What this task involves
In the entries below, count the lines holding "development". Reply with the number only.

Dataset records
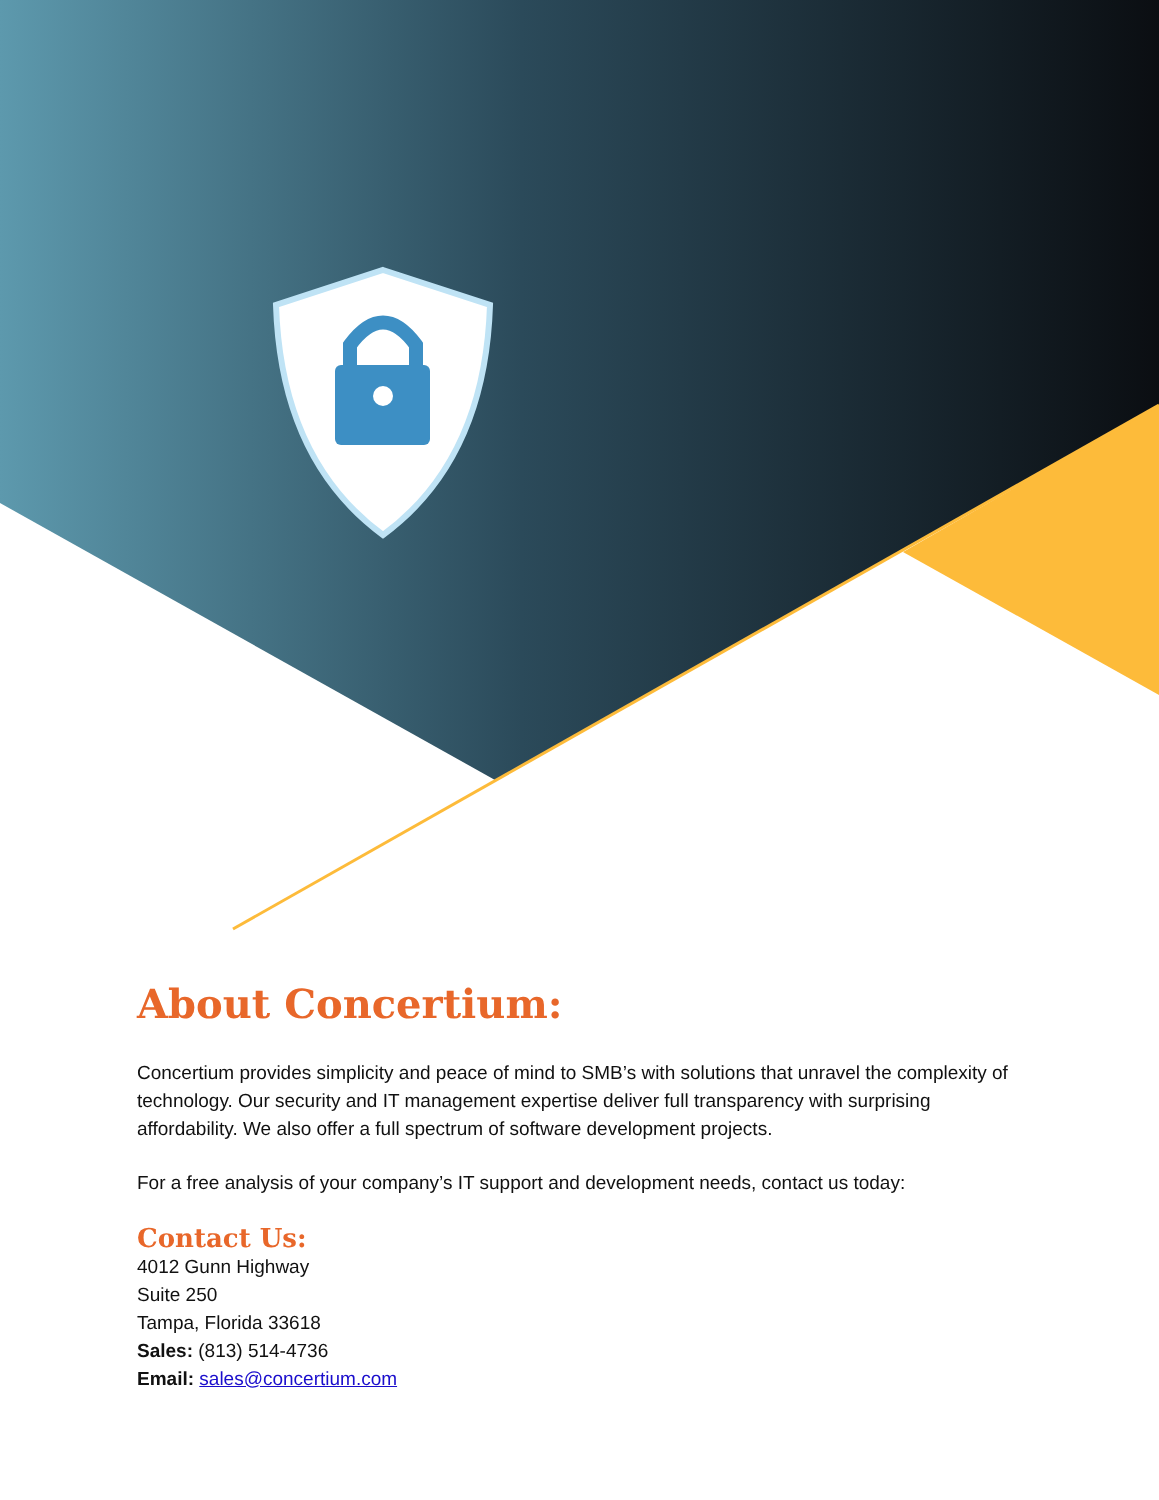About Concertium:
Concertium provides simplicity and peace of mind to SMB’s with solutions that unravel the complexity of technology. Our security and IT management expertise deliver full transparency with surprising affordability. We also offer a full spectrum of software development projects.
For a free analysis of your company’s IT support and development needs, contact us today:
Contact Us:
4012 Gunn Highway
Suite 250
Tampa, Florida 33618
Sales: (813) 514-4736
Email: sales@concertium.com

Written reply
2